═══ Source data ═══

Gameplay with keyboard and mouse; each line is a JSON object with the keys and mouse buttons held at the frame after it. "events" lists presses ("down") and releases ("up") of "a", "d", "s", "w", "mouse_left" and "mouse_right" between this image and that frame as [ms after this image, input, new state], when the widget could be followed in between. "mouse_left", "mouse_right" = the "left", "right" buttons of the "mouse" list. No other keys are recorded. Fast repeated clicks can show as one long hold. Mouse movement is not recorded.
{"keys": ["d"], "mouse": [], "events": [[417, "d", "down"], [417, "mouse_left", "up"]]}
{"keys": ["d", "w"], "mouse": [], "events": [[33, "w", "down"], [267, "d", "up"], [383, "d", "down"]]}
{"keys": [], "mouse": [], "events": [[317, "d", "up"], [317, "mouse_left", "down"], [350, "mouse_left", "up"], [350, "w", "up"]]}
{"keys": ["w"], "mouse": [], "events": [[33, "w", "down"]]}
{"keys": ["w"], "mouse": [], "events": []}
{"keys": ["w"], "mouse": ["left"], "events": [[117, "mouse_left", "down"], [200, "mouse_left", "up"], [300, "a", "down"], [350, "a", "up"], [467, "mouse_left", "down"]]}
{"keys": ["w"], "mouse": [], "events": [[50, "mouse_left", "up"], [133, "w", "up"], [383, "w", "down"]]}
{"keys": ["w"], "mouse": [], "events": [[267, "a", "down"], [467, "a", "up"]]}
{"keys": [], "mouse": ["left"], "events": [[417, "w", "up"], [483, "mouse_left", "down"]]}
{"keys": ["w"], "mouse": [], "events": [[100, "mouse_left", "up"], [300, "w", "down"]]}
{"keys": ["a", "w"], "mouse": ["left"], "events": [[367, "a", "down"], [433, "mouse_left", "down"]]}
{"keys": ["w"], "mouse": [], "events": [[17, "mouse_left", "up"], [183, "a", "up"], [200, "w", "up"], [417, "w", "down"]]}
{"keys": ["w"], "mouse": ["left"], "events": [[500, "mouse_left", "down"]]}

═══

» Instructions for the task
An exact copy of all the records above is the required answer.

» Output for this task
Gameplay with keyboard and mouse; each line is a JSON object with the keys and mouse buttons held at the frame after it. "events" lists presses ("down") and releases ("up") of "a", "d", "s", "w", "mouse_left" and "mouse_right" between this image and that frame as [ms after this image, input, new state], when the widget could be followed in between. "mouse_left", "mouse_right" = the "left", "right" buttons of the "mouse" list. No other keys are recorded. Fast repeated clicks can show as one long hold. Mouse movement is not recorded.
{"keys": ["d"], "mouse": [], "events": [[417, "d", "down"], [417, "mouse_left", "up"]]}
{"keys": ["d", "w"], "mouse": [], "events": [[33, "w", "down"], [267, "d", "up"], [383, "d", "down"]]}
{"keys": [], "mouse": [], "events": [[317, "d", "up"], [317, "mouse_left", "down"], [350, "mouse_left", "up"], [350, "w", "up"]]}
{"keys": ["w"], "mouse": [], "events": [[33, "w", "down"]]}
{"keys": ["w"], "mouse": [], "events": []}
{"keys": ["w"], "mouse": ["left"], "events": [[117, "mouse_left", "down"], [200, "mouse_left", "up"], [300, "a", "down"], [350, "a", "up"], [467, "mouse_left", "down"]]}
{"keys": ["w"], "mouse": [], "events": [[50, "mouse_left", "up"], [133, "w", "up"], [383, "w", "down"]]}
{"keys": ["w"], "mouse": [], "events": [[267, "a", "down"], [467, "a", "up"]]}
{"keys": [], "mouse": ["left"], "events": [[417, "w", "up"], [483, "mouse_left", "down"]]}
{"keys": ["w"], "mouse": [], "events": [[100, "mouse_left", "up"], [300, "w", "down"]]}
{"keys": ["a", "w"], "mouse": ["left"], "events": [[367, "a", "down"], [433, "mouse_left", "down"]]}
{"keys": ["w"], "mouse": [], "events": [[17, "mouse_left", "up"], [183, "a", "up"], [200, "w", "up"], [417, "w", "down"]]}
{"keys": ["w"], "mouse": ["left"], "events": [[500, "mouse_left", "down"]]}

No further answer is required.